10-04-2004, 09:44 AM
Thanks for posting this! I rated it 5 stars!

10-04-2004, 10:18 AM
Nice tutorial but wanted to point out that exposure to infrared radiation is a very real problem for kilnworkers.

As a rule, welder's goggles are recommended if you are looking into the kiln at slumping or fusing temps.

05-21-2005, 11:55 AM
Hi Bethany,
I'm not sure if i've replied right - i clicked on 'quote'???

I just wanted to ask if you somehow cut a groove into these cabs, as i notice the wire around the outside doesnt go in front of the cab to hold it in place? Just wondering....
Thanks for the tutorial also, very interesting :)

07-11-2005, 08:16 AM
Hi Sorry I missed your question - I'm not online much these days. Some one just sent me a PM about it so I thought I'd come and answer.

I use a jewelry bit on my grinder but you could also use a diamond bit on a dremel if you have patience and a steady hand. The glass must be worked in water for cutting. Hope that helps.

07-12-2005, 01:32 AM
That's ok, I forgot I even asked. Thanks for the reply!

07-12-2005, 01:10 PM
Great tutorial Bethany!
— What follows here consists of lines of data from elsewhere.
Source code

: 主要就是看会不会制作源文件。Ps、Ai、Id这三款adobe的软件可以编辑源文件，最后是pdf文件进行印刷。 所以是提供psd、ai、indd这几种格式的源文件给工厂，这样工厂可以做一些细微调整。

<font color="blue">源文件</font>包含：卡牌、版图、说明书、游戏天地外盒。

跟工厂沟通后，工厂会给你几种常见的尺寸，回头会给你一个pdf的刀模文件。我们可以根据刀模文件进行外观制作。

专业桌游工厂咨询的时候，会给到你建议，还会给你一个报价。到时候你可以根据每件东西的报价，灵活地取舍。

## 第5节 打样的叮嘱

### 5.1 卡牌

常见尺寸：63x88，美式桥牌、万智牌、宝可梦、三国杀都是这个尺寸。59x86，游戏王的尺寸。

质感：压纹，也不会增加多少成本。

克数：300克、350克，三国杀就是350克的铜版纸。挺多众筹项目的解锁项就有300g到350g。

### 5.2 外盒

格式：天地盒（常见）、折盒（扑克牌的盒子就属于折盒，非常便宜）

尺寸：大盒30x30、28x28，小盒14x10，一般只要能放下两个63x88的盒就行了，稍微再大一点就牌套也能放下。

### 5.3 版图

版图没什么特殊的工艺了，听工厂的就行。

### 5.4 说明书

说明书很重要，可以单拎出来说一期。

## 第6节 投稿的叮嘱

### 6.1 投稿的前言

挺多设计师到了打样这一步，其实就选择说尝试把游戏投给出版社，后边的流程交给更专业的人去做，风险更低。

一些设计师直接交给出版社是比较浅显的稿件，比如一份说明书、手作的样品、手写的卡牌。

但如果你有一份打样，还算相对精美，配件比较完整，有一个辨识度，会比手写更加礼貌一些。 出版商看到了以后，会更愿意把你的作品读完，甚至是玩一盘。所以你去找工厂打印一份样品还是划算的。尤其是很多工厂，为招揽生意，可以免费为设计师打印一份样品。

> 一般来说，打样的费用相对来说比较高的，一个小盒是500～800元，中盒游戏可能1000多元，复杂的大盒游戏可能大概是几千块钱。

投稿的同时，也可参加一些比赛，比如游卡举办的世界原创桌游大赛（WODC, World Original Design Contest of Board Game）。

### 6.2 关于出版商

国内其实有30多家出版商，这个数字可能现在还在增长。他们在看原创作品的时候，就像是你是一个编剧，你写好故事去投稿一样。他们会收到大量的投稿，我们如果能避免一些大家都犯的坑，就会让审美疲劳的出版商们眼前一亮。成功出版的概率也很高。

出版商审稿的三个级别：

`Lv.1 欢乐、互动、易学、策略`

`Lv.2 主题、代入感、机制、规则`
I am so glad this tutorial was bumped. I am going to have to play around with all the stress cracked beads I have!

12-11-2007, 03:27 PM
I followed this tutorial using thermal-crack beads I have collected for a few years and had a bunch of fun! Here are the results! :)


Thanks Bethany!! :D

12-11-2007, 05:26 PM
This is a great way to use thoes beads with cracks. Thanks so much for posting this.

12-11-2007, 09:15 PM
Amber, Those are beautiful! Glad you bumped this up as I was going to go looking for it. Have a couple of split beads with pretty colors to "fix."

12-12-2007, 01:55 AM
As a beginner with beads, I have LOTS of cracked beads that I've been throwing into a bowl to try to figure out what to do with them. I hated the thought of wasting them, because some of them were really pretty til they cracked. Now I know what to do with at least part of them. And you can use a jewelry bit on the grinder to cut the groove into the sides? I have one that I have never used before, so I can try that. I can see Christmas presents and birthday presents looming on the horizon! LOL Thank you! That is a very understandable tutorial!!


12-16-2007, 12:11 PM
If you can, try whole bicones as cabs...this is how one of mine turned out!


01-08-2008, 10:18 AM
I've doing this for quite some time now. Thank you for your firing schedule. Now that I have a programable (is that a word??) kiln, it will be very useful! Before, I was just winging it.
I bought some sheet moretti and fused all my cabs into a tile....don't have a clue what to use it for, but it's fun to look at. lol
I've also fused them into large discs that I use on the end of my stained glass kaleidoscopes.

10-14-2008, 07:12 PM
Great tutorial - such wonderful detail and photos.


10-14-2008, 07:17 PM
Here's some more... really fun to do on days when it's too cold to torch so I save up any broken beadies for half the year and then do a run in the kiln :)



Fire In The Sky

Other World

Seascape 2

Fire In The Sky 2


Calm Seas

10-14-2008, 07:59 PM
Very pretty Naos.

11-03-2008, 03:56 PM
Many thanks for this tutorial. Not only can I use the bead I so painstakingly built and was heartbroken to lose, but sometimes I get the bonus of having two for earrings!

11-15-2008, 04:46 PM
I have some more cabs :)

Solar Flare


Sand Piper


Full of Stars


Barnacle Bill


04-16-2009, 11:54 AM
Here's a few more from recent efforts...




02-11-2010, 12:44 AM
I had a girlfriend ask me if I could do this for her with some of my old beads that didn't 'make it' from the kiln. I thought about it and happened to run across your tute here. Thanks so much! :thumbsup:

12-10-2010, 09:13 AM
This is fantastic, I just want to ask, are the temperatures quoted in farenheit?

01-10-2011, 10:01 PM
Yes. The degrees are in Farenheit. I've used this tutorial and it works great.

09-11-2011, 05:13 PM
Thanks for the great tut!! I have a lot of beads that I want to try this on.

03-31-2015, 07:48 AM
This is a cool tutorial. I knew there was a reason I saved all my cracked or broken beads, besides the fact I can't stand to toss them out, LOL! Thanks for the info! I will definitely try this!!

03-31-2015, 10:30 PM
Wandering around looking at interesting sounding posts and came to this one. Lovely work! I like the blue beads best. This looks like loads of fun...maybe someday I can give this a try. Thanks for the inspiration.